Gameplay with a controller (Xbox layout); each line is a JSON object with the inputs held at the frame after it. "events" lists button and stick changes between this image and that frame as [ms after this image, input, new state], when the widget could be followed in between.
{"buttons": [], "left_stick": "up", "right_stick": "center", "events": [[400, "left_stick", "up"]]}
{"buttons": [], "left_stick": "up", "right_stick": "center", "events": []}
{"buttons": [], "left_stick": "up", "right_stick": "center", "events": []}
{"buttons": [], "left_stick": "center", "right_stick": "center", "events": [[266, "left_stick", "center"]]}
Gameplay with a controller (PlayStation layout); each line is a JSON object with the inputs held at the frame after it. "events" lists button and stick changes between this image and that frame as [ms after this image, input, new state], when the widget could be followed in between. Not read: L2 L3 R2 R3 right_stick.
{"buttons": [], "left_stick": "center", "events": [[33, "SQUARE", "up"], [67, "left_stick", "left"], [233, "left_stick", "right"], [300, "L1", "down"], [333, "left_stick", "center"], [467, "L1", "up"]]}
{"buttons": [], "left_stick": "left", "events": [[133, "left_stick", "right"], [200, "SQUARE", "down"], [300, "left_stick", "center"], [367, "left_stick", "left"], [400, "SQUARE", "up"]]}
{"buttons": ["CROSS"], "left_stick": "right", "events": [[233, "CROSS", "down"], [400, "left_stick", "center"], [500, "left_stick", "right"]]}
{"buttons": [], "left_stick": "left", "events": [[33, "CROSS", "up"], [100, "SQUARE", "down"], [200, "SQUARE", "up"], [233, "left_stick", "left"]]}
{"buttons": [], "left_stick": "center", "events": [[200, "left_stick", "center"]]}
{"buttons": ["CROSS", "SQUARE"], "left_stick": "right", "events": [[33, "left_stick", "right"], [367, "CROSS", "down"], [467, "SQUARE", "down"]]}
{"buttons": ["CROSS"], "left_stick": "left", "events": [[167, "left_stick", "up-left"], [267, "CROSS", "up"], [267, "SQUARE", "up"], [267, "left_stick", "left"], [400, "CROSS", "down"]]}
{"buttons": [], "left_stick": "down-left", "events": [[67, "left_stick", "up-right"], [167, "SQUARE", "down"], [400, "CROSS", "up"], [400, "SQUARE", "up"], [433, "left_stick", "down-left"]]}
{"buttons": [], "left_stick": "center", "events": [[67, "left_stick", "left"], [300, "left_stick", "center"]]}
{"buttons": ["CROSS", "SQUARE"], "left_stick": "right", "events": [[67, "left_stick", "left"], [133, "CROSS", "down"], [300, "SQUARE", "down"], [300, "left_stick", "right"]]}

=-=-=-=-=

▸ **Exercise goal**
In the records, count every line that includes "frame" and give the count alone.

▸ **Expected answer**
2